- **STORED DATA**:
====
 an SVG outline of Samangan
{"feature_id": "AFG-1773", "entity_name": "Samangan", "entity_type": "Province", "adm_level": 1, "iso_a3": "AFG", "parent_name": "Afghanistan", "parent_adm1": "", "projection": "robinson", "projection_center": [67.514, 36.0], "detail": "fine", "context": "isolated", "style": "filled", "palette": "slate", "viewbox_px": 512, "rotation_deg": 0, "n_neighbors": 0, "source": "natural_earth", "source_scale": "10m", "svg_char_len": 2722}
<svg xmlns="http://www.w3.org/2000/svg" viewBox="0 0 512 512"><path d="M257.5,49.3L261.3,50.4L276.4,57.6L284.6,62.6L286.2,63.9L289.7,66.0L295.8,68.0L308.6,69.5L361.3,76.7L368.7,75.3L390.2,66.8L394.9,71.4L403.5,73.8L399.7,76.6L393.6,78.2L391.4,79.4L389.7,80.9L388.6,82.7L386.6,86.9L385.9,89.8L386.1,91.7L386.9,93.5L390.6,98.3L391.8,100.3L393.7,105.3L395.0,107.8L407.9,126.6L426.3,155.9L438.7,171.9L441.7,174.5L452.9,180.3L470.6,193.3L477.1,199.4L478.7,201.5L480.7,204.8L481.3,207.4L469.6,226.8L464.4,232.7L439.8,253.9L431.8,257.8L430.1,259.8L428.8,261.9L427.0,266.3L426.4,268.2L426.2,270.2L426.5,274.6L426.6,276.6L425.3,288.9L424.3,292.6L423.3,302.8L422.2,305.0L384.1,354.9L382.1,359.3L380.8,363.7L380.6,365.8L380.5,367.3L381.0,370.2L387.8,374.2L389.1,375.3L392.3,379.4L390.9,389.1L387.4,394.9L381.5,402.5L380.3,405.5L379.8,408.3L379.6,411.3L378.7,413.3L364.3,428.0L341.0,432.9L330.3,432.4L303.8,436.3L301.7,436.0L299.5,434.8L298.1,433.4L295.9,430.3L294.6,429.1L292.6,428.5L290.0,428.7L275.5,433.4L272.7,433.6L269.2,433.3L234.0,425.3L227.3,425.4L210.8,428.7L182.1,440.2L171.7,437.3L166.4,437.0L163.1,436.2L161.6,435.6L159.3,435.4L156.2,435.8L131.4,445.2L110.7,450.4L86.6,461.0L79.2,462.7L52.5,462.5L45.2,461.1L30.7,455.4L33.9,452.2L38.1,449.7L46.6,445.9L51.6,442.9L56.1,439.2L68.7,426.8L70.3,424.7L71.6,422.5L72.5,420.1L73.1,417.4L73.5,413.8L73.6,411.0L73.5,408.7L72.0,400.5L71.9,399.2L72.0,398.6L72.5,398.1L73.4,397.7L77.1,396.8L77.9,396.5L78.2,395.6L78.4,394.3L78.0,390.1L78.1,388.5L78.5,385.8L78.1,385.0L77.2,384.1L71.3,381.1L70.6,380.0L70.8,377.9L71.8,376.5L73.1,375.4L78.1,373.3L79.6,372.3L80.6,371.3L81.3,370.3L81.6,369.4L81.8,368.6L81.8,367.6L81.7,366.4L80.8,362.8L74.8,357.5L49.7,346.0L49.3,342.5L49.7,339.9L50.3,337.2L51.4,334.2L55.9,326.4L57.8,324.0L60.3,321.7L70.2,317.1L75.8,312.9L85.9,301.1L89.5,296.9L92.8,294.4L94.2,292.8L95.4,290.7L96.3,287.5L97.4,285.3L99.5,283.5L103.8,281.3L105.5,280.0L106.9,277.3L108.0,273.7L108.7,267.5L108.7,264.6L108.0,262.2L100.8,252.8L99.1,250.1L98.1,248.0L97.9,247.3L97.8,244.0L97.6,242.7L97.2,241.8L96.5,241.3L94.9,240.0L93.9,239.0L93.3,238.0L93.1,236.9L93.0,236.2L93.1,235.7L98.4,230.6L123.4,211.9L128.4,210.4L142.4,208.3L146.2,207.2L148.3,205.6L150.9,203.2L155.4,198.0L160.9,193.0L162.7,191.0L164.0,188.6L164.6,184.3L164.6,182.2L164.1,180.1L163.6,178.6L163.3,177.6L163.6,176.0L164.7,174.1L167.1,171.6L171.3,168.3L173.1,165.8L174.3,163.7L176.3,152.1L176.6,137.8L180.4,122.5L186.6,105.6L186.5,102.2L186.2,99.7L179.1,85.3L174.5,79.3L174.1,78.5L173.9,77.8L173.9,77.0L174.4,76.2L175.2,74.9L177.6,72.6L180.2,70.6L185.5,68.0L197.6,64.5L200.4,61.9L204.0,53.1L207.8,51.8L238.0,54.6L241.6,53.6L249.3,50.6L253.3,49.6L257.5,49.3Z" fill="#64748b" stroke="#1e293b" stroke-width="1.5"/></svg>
====
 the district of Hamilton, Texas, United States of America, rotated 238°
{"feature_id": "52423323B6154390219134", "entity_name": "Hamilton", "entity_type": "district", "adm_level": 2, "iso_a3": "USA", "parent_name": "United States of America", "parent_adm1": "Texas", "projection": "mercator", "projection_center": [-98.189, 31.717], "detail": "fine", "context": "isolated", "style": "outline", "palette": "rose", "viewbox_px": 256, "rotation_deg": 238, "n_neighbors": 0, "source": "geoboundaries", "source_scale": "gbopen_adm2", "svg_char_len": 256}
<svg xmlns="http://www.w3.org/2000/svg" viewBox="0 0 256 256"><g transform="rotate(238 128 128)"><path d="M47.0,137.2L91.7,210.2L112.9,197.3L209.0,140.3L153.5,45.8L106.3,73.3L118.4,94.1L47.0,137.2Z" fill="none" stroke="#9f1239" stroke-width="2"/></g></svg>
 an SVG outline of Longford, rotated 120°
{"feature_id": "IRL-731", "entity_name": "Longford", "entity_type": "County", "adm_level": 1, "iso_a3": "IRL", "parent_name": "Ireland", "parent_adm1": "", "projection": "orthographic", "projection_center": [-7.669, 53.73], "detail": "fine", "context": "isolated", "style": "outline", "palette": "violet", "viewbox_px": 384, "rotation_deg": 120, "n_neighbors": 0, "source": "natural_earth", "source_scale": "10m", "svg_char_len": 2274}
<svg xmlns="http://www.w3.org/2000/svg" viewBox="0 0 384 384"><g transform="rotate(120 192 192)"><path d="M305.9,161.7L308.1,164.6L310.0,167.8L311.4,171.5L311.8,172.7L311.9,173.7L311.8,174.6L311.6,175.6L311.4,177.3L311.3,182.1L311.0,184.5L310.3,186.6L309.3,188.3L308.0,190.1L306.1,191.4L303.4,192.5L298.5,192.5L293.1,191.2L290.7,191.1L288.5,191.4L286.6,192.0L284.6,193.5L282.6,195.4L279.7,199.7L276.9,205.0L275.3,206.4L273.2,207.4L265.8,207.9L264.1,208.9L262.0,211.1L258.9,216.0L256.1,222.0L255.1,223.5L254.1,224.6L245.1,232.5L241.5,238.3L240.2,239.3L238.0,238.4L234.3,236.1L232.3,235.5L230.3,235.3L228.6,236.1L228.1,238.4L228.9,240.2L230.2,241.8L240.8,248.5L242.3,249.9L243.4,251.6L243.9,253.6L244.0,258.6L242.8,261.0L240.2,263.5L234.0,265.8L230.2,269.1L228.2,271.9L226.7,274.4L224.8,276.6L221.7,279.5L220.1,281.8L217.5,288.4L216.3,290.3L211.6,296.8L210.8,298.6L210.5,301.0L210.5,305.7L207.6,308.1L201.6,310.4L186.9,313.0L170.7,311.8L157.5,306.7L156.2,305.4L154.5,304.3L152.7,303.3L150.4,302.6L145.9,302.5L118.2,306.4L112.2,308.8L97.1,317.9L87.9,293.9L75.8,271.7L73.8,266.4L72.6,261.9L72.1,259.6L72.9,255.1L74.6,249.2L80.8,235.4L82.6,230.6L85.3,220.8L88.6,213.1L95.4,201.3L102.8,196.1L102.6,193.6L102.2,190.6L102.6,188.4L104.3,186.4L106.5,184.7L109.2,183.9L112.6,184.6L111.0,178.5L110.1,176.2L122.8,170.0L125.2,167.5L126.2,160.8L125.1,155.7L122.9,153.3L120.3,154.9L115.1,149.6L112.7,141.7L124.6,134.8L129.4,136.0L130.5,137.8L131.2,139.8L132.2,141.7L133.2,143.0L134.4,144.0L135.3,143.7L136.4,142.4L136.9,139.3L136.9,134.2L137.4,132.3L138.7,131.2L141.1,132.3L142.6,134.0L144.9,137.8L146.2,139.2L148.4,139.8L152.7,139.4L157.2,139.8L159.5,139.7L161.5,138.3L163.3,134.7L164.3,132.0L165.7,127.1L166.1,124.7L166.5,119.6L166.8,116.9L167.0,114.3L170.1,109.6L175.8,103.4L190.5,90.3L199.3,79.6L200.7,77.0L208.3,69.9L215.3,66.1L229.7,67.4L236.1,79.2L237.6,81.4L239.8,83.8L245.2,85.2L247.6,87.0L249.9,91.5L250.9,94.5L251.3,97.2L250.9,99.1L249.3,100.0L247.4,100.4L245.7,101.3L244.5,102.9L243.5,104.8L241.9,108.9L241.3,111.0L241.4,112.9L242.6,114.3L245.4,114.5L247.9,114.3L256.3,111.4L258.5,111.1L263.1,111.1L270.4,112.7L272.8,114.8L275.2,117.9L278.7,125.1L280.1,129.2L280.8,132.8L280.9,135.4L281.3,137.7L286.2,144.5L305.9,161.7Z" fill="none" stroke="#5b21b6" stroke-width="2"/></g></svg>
====
Reproduce everything from the line that contains "the district of" down to the line that contains "an SVG outline of Longford, rotated 120°", including both of those lines, and no other lines from the records.

- **RESPONSE TO THE EXERCISE**:
 the district of Hamilton, Texas, United States of America, rotated 238°
{"feature_id": "52423323B6154390219134", "entity_name": "Hamilton", "entity_type": "district", "adm_level": 2, "iso_a3": "USA", "parent_name": "United States of America", "parent_adm1": "Texas", "projection": "mercator", "projection_center": [-98.189, 31.717], "detail": "fine", "context": "isolated", "style": "outline", "palette": "rose", "viewbox_px": 256, "rotation_deg": 238, "n_neighbors": 0, "source": "geoboundaries", "source_scale": "gbopen_adm2", "svg_char_len": 256}
<svg xmlns="http://www.w3.org/2000/svg" viewBox="0 0 256 256"><g transform="rotate(238 128 128)"><path d="M47.0,137.2L91.7,210.2L112.9,197.3L209.0,140.3L153.5,45.8L106.3,73.3L118.4,94.1L47.0,137.2Z" fill="none" stroke="#9f1239" stroke-width="2"/></g></svg>
 an SVG outline of Longford, rotated 120°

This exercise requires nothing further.